Monsignor Prigione inoltre si sarebbe incontrato con i fratelli Arellano Félix che guidavano l'organizzazione criminale del cartello di Tijuana. L'assassinio del cardinale Juan Jesús Posadas Ocampo, avvenuto all'Aeroporto Internazionale di Guadalajara il 24 maggio 1993, vide coinvolto lo stesso monsignor Prigione. Tra i principali sospettati dell'omicidio vi erano i fratelli Arellano. Si scoprì in seguito che i mandanti dell'omicidio erano in realtà Juan Francisco Murillo Díaz detto "El Güero Jaibo" e Édgar Nicolás Villegas detto "El Negro", altri membri di spicco del cartello di Tijuana. Essi ordinarono l'omicidio del cardinale per la sua inesausta lotta contro il narcotraffico. Nel frattempo sia i religiosi protestanti che quelli cattolici chiesero pubblicamente l'espulsione di monsignor Prigione dal Messico. Anche il cardinale Ernesto Corripio y Ahumada, in una lettera indirizzata a papa Giovanni Paolo II il 15 dicembre 1993, denunciò il nunzio come un uomo di "atteggiamenti arroganti e compromesso con i gruppi di potere e denaro". Fu anche accusato di aver coperto le malefatte del fondatore dei Legionari di Cristo, padre Marcial Maciel Degollado.
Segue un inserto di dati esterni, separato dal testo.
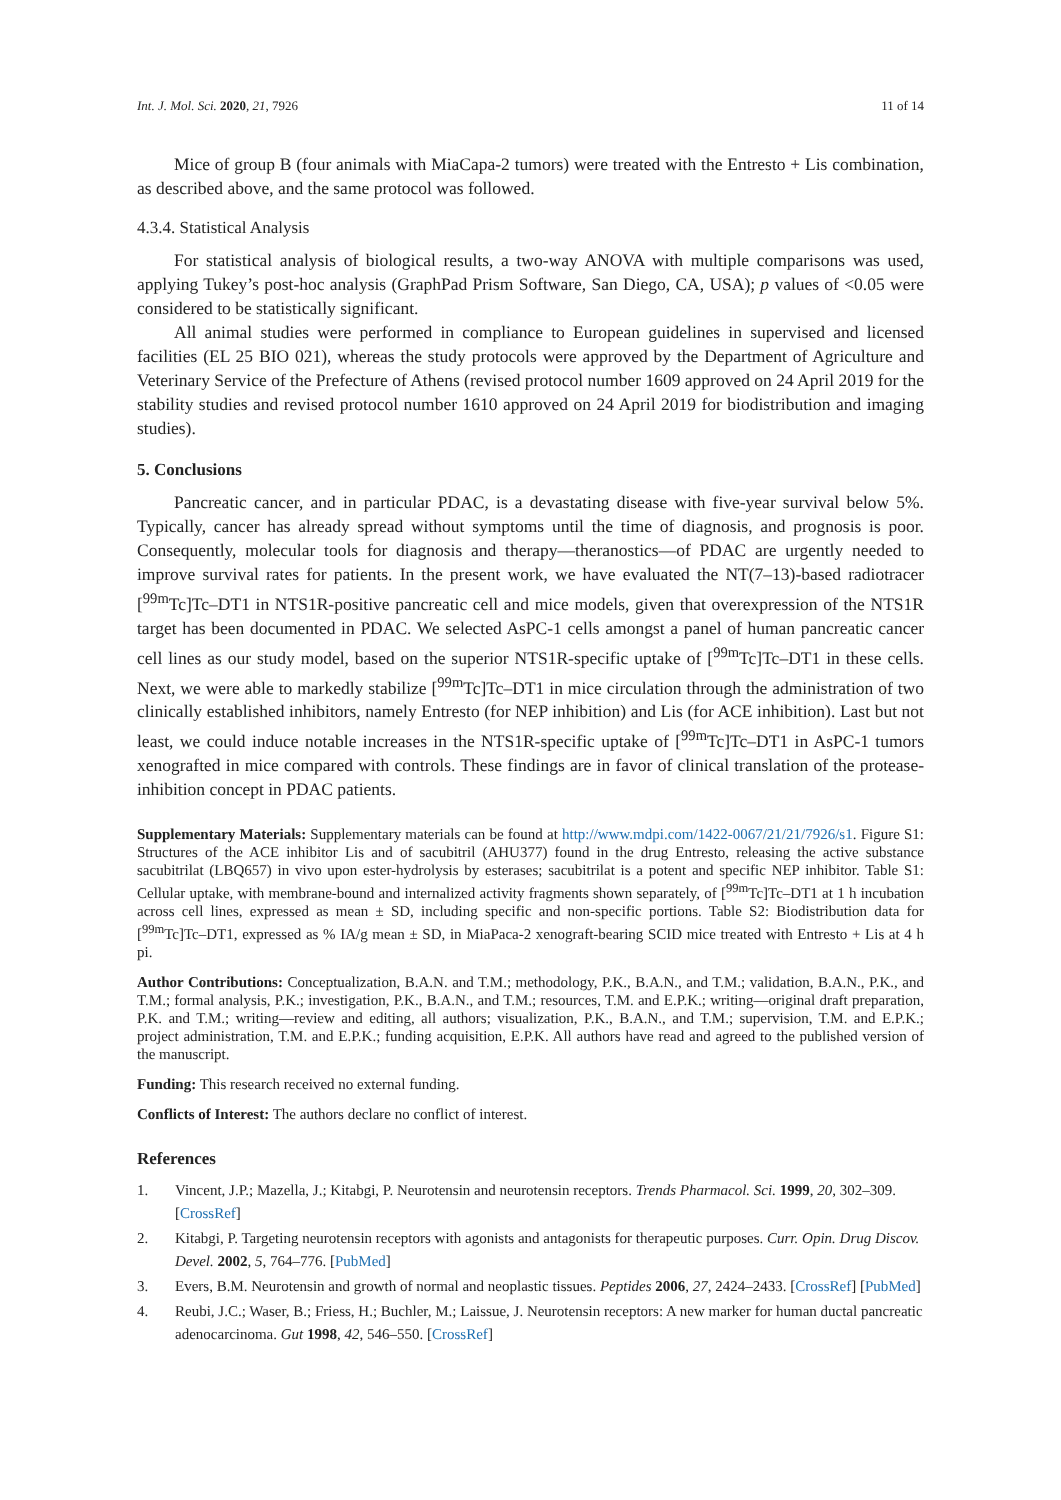Int. J. Mol. Sci. 2020, 21, 7926 11 of 14
Mice of group B (four animals with MiaCapa-2 tumors) were treated with the Entresto + Lis combination, as described above, and the same protocol was followed.
4.3.4. Statistical Analysis
For statistical analysis of biological results, a two-way ANOVA with multiple comparisons was used, applying Tukey’s post-hoc analysis (GraphPad Prism Software, San Diego, CA, USA); p values of <0.05 were considered to be statistically significant.
All animal studies were performed in compliance to European guidelines in supervised and licensed facilities (EL 25 BIO 021), whereas the study protocols were approved by the Department of Agriculture and Veterinary Service of the Prefecture of Athens (revised protocol number 1609 approved on 24 April 2019 for the stability studies and revised protocol number 1610 approved on 24 April 2019 for biodistribution and imaging studies).
5. Conclusions
Pancreatic cancer, and in particular PDAC, is a devastating disease with five-year survival below 5%. Typically, cancer has already spread without symptoms until the time of diagnosis, and prognosis is poor. Consequently, molecular tools for diagnosis and therapy—theranostics—of PDAC are urgently needed to improve survival rates for patients. In the present work, we have evaluated the NT(7–13)-based radiotracer [<sup>99m</sup>Tc]Tc–DT1 in NTS1R-positive pancreatic cell and mice models, given that overexpression of the NTS1R target has been documented in PDAC. We selected AsPC-1 cells amongst a panel of human pancreatic cancer cell lines as our study model, based on the superior NTS1R-specific uptake of [<sup>99m</sup>Tc]Tc–DT1 in these cells. Next, we were able to markedly stabilize [<sup>99m</sup>Tc]Tc–DT1 in mice circulation through the administration of two clinically established inhibitors, namely Entresto (for NEP inhibition) and Lis (for ACE inhibition). Last but not least, we could induce notable increases in the NTS1R-specific uptake of [<sup>99m</sup>Tc]Tc–DT1 in AsPC-1 tumors xenografted in mice compared with controls. These findings are in favor of clinical translation of the protease-inhibition concept in PDAC patients.
Supplementary Materials: Supplementary materials can be found at http://www.mdpi.com/1422-0067/21/21/7926/s1. Figure S1: Structures of the ACE inhibitor Lis and of sacubitril (AHU377) found in the drug Entresto, releasing the active substance sacubitrilat (LBQ657) in vivo upon ester-hydrolysis by esterases; sacubitrilat is a potent and specific NEP inhibitor. Table S1: Cellular uptake, with membrane-bound and internalized activity fragments shown separately, of [<sup>99m</sup>Tc]Tc–DT1 at 1 h incubation across cell lines, expressed as mean ± SD, including specific and non-specific portions. Table S2: Biodistribution data for [<sup>99m</sup>Tc]Tc–DT1, expressed as % IA/g mean ± SD, in MiaPaca-2 xenograft-bearing SCID mice treated with Entresto + Lis at 4 h pi.
Author Contributions: Conceptualization, B.A.N. and T.M.; methodology, P.K., B.A.N., and T.M.; validation, B.A.N., P.K., and T.M.; formal analysis, P.K.; investigation, P.K., B.A.N., and T.M.; resources, T.M. and E.P.K.; writing—original draft preparation, P.K. and T.M.; writing—review and editing, all authors; visualization, P.K., B.A.N., and T.M.; supervision, T.M. and E.P.K.; project administration, T.M. and E.P.K.; funding acquisition, E.P.K. All authors have read and agreed to the published version of the manuscript.
Funding: This research received no external funding.
Conflicts of Interest: The authors declare no conflict of interest.
References
1. Vincent, J.P.; Mazella, J.; Kitabgi, P. Neurotensin and neurotensin receptors. Trends Pharmacol. Sci. 1999, 20, 302–309. [CrossRef]
2. Kitabgi, P. Targeting neurotensin receptors with agonists and antagonists for therapeutic purposes. Curr. Opin. Drug Discov. Devel. 2002, 5, 764–776. [PubMed]
3. Evers, B.M. Neurotensin and growth of normal and neoplastic tissues. Peptides 2006, 27, 2424–2433. [CrossRef] [PubMed]
4. Reubi, J.C.; Waser, B.; Friess, H.; Buchler, M.; Laissue, J. Neurotensin receptors: A new marker for human ductal pancreatic adenocarcinoma. Gut 1998, 42, 546–550. [CrossRef]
Il 2 aprile 1997 papa Giovanni Paolo II accettò la sua rinuncia all'incarico per raggiunti limiti di età. Trascorse gli ultimi anni nella sua Castellazzo Bormida e fin quasi alla fine fu attivo nelle attività della diocesi locale e prontamente accessibile con i giornalisti. Fu anche consultore della Pontificia commissione per l'America Latina e membro della Congregazione per l'evangelizzazione dei popoli e del Pontificio consiglio della giustizia e della pace. Il 3 marzo 2015 venne ricevuto in udienza da papa Francesco.[3] Fu membro onorario della Fraternità cattolica KAV Wien-Danubia Korneuburg.
Morì presso la residenza per anziani "Orchidea" in via Don Giovanni Rizzanti ad Alessandria, dove si era ritirato negli ultimi mesi, la notte del 27 maggio 2016.[4] La notizia della sua morte passò quasi inosservata in Italia ma attirò l'attenzione dei media di tutto il Messico. Le esequie si tennero il 30 maggio nella chiesa parrocchiale di Santa Maria della Corte a Castellazzo Bormida: la concelebrazione eucaristica fu presieduta dal vescovo di Alessandria Guido Gallese, mentre il rito delle esequie fu presieduto dall'arcivescovo Francesco Canalini, nunzio apostolico, inviato dalla Segreteria di Stato. È sepolto nel cimitero cittadino.[5][6]